GARISSA, Kenya, Apr 2 – At least 70 students were killed in Thursay morning’s terror attack on Garissa University College, a number Interior Cabinet Secretary Joseph Nkaissery described as a “high human cost.”
Nkaissery on Thursday evening said the number could still rise given the gunmen still held more students hostage 14 hours after the attack began. “The (hostel) block which the terrorists captured normally houses about 360 students but a few of them have managed to escape. Those ones we say have injures so we still hope majority of students are holed up in their cubicles and so we hope for the best.”
He, however, led with the report that 500 out of an approximate total of 815 students had been moved to safety and that ninety-percent of the threat has been eliminated.
Seventy-nine, he said, were injured in the attack and were being attended to at the Garissa Level 5 Hospital with a number flown to Nairobi for specialised treatment.
Nkaissery said it was unclear how many gunmen were involved in the attack but the Interior Ministry had announced that four were killed and one person arrested on suspicion of involvement.
Nkaissery said it was unclear how many gunmen were involved in the attack but the Interior Ministry had announced that four were killed and one person arrested on suspicion of involvement.

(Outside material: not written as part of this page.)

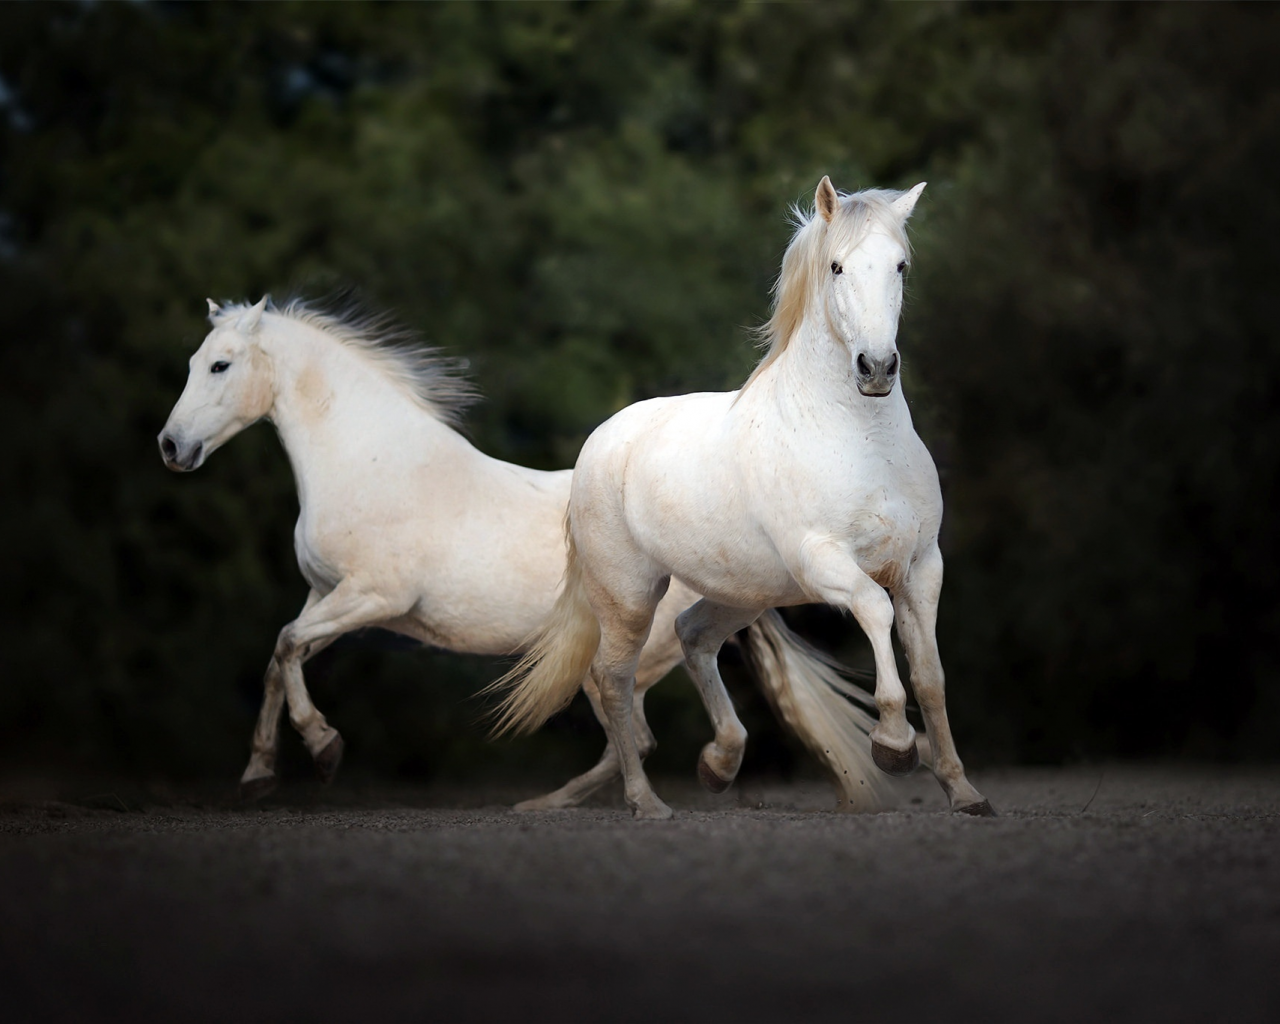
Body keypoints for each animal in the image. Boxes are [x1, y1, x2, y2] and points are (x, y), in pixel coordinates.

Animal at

On the televised briefing from Garissa, Inspector General of Police Joseph Boinnet also declared a curfew beginning Friday and ending on April 16 from dusk to dawn not only in Garissa but also in Tana River, Wajir and Mandera. Residents will not be allowed outdoors between 6.30pm and 6.30am unless with express permission from the police.
And in compliance with President Uhuru Kenyatta’s directive, he said he would be announcing on Tuesday when 10,000 recruited to the police service should report for training.
The recruitment of the 10,000 had been stopped by the High Court in October 2014 following reports that the exercise was not above board.
Justice Isaac Lenaola had directed that there be a fresh recruitment exercise.
But on Thursday, in response to the Garissa attack, President Kenyatta said Kenya could not afford to wait for its security forces to be bolstered any longer.
A Sh20 million bounty has been placed on Mohamed Mohamud, alias Dulyadin alias Gamadhere by the Kenyan government as he is believed to be the mastermind of Thursday’s terror attack on university students.